What you are asked to do →
Please report each line of the material below that contains the word "essayer".

Records for processing →
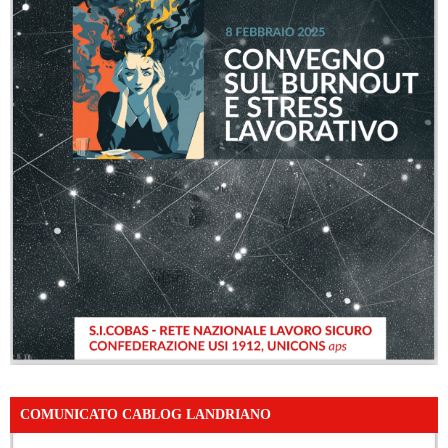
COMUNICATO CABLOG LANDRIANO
...
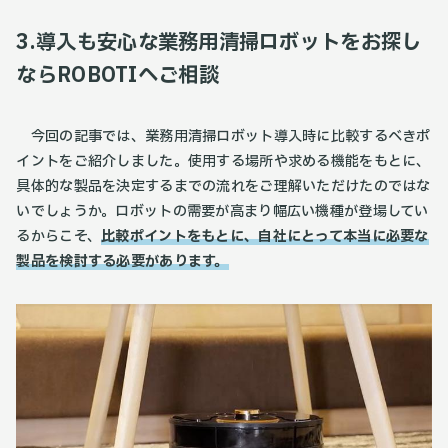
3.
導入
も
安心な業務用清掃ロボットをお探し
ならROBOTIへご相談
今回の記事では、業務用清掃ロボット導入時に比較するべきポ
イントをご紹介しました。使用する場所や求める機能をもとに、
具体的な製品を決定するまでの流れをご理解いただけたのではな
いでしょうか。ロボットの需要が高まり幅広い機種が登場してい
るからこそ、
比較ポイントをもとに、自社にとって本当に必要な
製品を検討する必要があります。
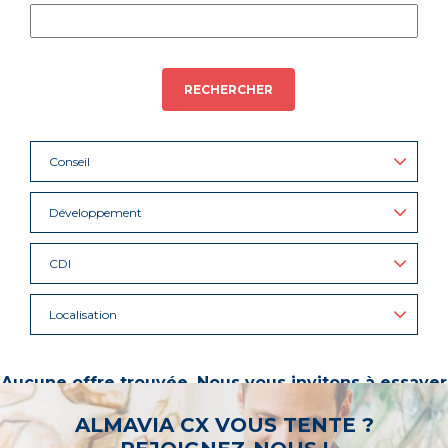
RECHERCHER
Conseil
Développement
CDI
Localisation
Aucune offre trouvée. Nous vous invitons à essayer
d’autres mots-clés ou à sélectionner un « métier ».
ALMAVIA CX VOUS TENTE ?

Worked solution →
Aucune offre trouvée. Nous vous invitons à essayer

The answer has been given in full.